→ Instructions to follow
Which lines of the listing hold the string "KiCad"? Show each of them.

· · · ·

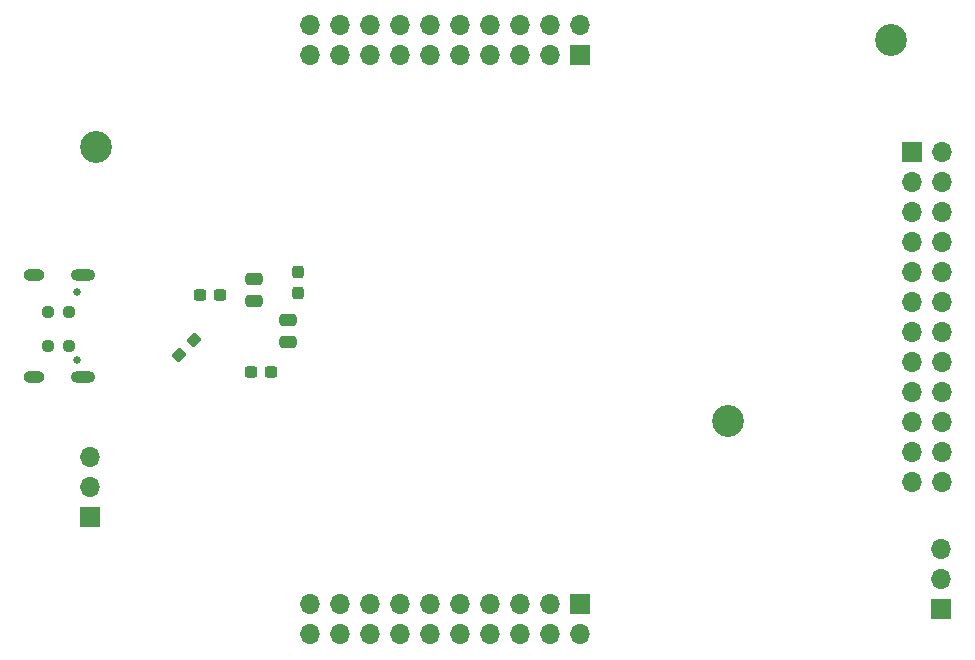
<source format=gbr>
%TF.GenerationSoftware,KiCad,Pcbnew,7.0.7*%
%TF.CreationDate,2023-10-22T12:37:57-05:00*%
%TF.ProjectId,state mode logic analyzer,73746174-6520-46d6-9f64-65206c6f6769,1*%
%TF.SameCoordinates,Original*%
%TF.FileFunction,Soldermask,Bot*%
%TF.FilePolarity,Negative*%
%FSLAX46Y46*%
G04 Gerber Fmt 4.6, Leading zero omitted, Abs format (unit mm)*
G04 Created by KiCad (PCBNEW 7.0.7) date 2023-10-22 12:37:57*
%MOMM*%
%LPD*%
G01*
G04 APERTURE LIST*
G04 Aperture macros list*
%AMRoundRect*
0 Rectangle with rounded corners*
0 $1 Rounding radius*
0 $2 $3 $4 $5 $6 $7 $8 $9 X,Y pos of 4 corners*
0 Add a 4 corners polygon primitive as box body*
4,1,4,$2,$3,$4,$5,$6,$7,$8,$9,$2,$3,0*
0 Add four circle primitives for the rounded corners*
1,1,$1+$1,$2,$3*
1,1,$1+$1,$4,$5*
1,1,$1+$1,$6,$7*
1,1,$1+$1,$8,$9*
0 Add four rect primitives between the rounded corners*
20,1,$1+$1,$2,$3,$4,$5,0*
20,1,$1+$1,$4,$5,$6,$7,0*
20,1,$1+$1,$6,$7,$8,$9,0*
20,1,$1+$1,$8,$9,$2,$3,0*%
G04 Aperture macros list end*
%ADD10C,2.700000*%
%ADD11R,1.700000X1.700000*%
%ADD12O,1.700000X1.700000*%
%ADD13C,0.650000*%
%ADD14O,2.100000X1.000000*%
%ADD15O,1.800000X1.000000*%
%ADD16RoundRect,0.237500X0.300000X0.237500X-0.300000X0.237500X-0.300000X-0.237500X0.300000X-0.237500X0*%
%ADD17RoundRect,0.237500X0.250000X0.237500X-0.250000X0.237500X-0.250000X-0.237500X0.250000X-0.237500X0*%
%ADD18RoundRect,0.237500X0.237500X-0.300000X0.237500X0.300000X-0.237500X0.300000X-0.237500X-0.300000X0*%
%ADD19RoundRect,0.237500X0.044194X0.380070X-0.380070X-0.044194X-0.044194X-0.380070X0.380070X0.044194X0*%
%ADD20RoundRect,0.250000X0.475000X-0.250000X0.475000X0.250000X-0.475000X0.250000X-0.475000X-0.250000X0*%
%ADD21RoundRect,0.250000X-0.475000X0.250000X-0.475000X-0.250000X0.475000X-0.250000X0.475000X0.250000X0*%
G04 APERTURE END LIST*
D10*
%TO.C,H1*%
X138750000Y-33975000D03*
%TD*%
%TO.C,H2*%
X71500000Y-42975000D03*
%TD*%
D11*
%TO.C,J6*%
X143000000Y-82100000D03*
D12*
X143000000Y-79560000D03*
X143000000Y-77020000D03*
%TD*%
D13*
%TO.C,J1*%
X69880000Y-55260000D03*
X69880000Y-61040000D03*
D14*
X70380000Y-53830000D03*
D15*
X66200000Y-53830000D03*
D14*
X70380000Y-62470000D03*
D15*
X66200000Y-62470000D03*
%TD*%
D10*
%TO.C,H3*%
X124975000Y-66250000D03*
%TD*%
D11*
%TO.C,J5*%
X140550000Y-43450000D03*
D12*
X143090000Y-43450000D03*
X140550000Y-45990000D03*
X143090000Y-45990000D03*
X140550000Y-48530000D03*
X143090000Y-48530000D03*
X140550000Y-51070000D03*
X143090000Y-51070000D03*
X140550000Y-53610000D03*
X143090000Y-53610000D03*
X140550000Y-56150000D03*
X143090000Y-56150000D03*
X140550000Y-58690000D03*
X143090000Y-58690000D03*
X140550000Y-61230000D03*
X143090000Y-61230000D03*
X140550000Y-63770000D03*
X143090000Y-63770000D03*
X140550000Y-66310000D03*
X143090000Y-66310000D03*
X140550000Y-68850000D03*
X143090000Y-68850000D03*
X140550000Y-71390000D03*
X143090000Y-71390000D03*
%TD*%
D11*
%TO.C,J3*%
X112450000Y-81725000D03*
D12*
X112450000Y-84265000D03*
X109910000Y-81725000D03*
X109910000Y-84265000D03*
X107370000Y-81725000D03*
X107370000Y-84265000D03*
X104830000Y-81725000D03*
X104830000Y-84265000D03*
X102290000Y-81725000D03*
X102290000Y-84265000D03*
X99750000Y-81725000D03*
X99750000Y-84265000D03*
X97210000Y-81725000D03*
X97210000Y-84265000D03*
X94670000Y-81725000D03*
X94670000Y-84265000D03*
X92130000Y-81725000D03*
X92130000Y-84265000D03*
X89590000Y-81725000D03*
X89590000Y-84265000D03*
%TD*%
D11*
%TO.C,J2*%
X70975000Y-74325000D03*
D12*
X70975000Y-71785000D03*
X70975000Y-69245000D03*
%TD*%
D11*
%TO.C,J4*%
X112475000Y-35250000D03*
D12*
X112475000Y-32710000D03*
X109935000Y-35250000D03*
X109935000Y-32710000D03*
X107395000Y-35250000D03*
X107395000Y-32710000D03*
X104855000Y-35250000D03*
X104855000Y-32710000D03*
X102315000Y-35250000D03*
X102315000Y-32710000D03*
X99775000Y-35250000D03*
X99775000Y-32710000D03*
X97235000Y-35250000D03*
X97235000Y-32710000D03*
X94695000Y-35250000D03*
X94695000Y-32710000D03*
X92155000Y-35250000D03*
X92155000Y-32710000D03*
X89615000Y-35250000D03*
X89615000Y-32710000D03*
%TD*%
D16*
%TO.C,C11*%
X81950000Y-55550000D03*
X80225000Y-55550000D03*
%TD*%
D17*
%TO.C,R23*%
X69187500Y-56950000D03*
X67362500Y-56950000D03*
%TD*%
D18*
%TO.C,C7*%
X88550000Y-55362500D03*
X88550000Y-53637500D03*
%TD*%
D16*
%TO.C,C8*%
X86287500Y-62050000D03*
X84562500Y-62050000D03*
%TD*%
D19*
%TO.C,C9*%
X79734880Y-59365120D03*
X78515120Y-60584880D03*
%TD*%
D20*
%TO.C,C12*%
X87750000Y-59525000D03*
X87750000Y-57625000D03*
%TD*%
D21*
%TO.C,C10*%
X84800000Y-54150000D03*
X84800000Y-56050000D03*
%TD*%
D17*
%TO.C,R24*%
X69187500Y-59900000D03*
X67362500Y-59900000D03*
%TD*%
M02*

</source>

· · · ·

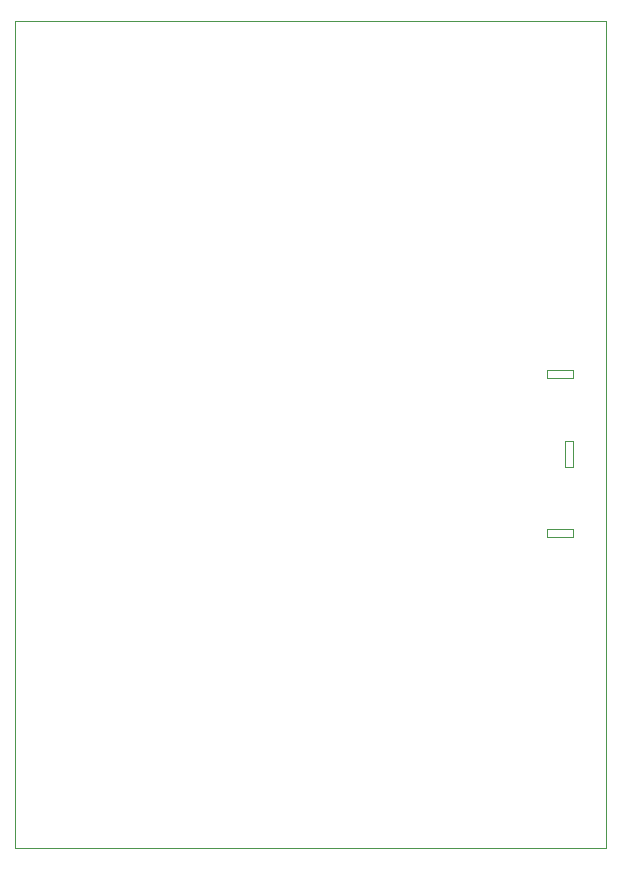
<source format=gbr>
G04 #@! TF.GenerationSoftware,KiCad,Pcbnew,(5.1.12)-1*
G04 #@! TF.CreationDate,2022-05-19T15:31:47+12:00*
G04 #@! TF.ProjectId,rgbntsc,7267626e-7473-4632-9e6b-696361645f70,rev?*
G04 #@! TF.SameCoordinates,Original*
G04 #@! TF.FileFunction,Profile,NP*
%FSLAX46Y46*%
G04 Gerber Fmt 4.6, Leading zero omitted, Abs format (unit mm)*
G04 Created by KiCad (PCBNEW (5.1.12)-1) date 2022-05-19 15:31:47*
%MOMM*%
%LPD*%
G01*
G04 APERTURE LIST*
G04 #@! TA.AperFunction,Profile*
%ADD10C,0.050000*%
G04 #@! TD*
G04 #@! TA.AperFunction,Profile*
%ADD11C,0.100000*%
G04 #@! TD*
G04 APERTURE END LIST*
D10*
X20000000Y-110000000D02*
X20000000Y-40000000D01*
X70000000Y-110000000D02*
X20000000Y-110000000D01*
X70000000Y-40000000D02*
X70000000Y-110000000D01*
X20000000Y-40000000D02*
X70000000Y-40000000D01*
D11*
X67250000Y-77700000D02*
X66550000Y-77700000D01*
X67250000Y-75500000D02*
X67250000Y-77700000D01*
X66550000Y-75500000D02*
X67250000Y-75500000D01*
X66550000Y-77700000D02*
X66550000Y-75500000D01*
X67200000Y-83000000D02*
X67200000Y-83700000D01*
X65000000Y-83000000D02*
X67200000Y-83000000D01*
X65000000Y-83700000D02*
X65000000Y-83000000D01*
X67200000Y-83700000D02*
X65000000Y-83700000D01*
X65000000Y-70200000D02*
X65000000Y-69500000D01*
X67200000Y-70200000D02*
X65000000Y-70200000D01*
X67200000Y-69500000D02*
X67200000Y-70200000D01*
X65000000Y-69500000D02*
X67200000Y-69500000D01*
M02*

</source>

· · · ·

→ Result of the task
%TF.GenerationSoftware,KiCad,Pcbnew,7.0.7*%
G04 Created by KiCad (PCBNEW 7.0.7) date 2023-10-22 12:37:57*
G04 #@! TF.GenerationSoftware,KiCad,Pcbnew,(5.1.12)-1*
G04 Created by KiCad (PCBNEW (5.1.12)-1) date 2022-05-19 15:31:47*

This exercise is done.